KU-331 (22 september 1927)
Rockanje (Z.-H.)
boerderij ‘Thijs Cornelis Stee’ van J.v.d. Polder,
1:400
Deze grote oude boerderij met dwarsdeelschuur werd door Uilkema van alle kanten gefotografeerd. Ook de opmerkingen op het veldwerk getuigen van zijn belangstelling voor dit gebouw, dat in ieder opzicht paste in zijn theorie over de boerderij-ontwikkeling op de Zuidhollandse eilanden. Toch wordt dit voorbeeld niet genoemd in de concepttekst over dit gebied; de reden hiervoor is onduidelijk. In deze boerderij trof Uilkema het oude dwarsdeeltype geheel intact aan. De doorsnede laat zien dat deze schuur een draagconstructie had van lage ankerbalkgebinten en een kapconstructie met dekbalkjukken. Ook de indeling was volledig traditioneel.
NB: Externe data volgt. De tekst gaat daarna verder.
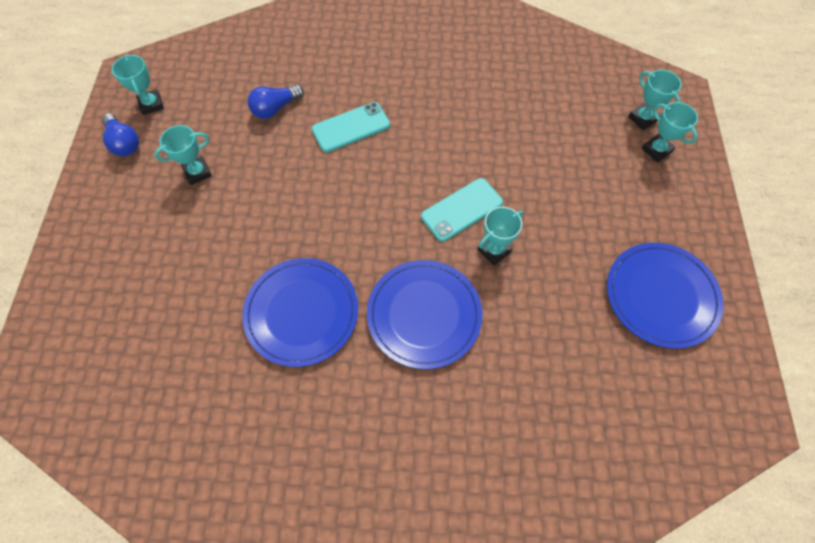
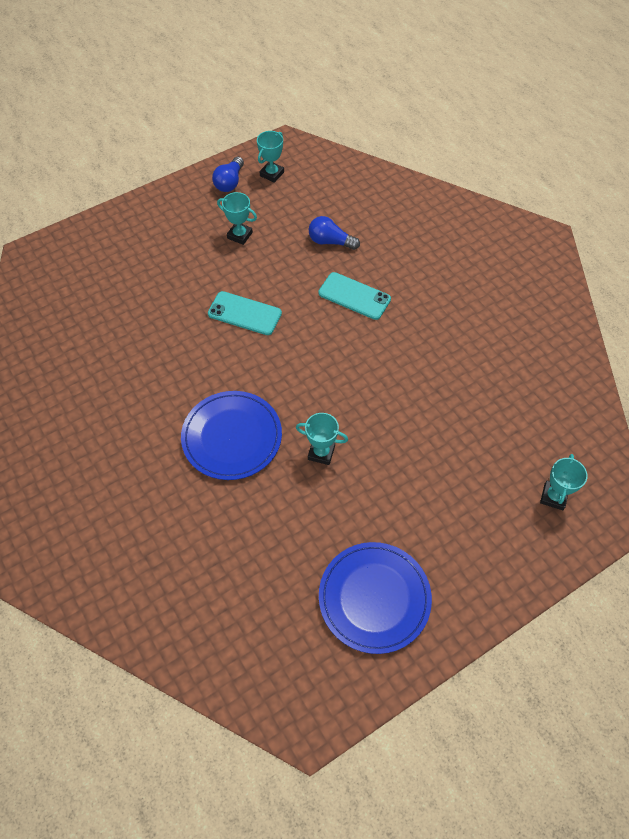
camera: 55 degrees right, 5 degrees down
(301, 312) = (179, 362): blue plate -> none
(461, 209) = (341, 410): turquoise phone -> turquoise phone (244, 313)
(656, 150) = (527, 525): turquoise trophy -> none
Beide dorsvloeren waren nog als zodanig in gebruik; de tussenliggende tasvakken dienden respectievelijk voor de berging van hooi, tarwe en erwten. Achter de tweede dorsvloer lag de paardestal, met ruimte voor vijf paarden. Het laatste gebintvak tenslotte bevatte weer tasruimte. De zijgevel aan de kant van de deeldeuren was 3,90 m hoog, wat betekende dat de dakvoet hier ononderbroken door kon lopen boven de inrijdeuren. De zijbeuk aan de andere kant van de schuur was echter aanmerkelijk lager; de muurhoogte bedroeg hier slechts 2,30 m. Aan deze zijde bevond zich de grote rundveestal, die een grup en een afzonderlijke voer- en mestgang had. De mest werd uit de schuur verwijderd door de mestdeurtjes in de zijgevel. Het voorste vak van de schuur, dat aansloot op de voorste dorsvloer, bevatte de karnmolen en stalruimte voor nog eens drie paarden. Schuur en woonhuis waren bij deze boerderij nog geheel verbonden. In de tussenliggende brandmuur bevond zich een interne verbinding, die van de schuur rechtstreeks in de ‘winterkamer’ voerde. Een tweede deur in de brandmuur leidde via een portaal in de spoelruimte of ‘goot’ en ook de boven het woonhuis gelegen graanzolder was rechtstreeks toegankelijk vanuit het bedrijfsgedeelte. Van de schuur was alleen de zijgevel langs de koestal al van steen; de andere zijgevel en
de achtergevel bestonden nog uit ‘..4 dM. grondmuur, dan houten schot..’ Als algemene opmerking noteerde Uilkema (blijkbaar naar aanleiding van verkregen mondelinge informatie) tenslotte nog op het veldwerk: ‘..Hier op Voorne staan nog oude huizen die van binnen van leem zijn; vroeger geheel leem geweest..’. Jammer genoeg waren hiervan blijkbaar geen voorbeelden meer bewaard gebleven; in de door Uilkema verrichte opmetingen uit deze streek is - hoewel hij daar zeker naar zal hebben gezocht - geen enkele aanwijzing te vinden voor de aanwezigheid van leemwanden of beleemde vlechtwerkwanden.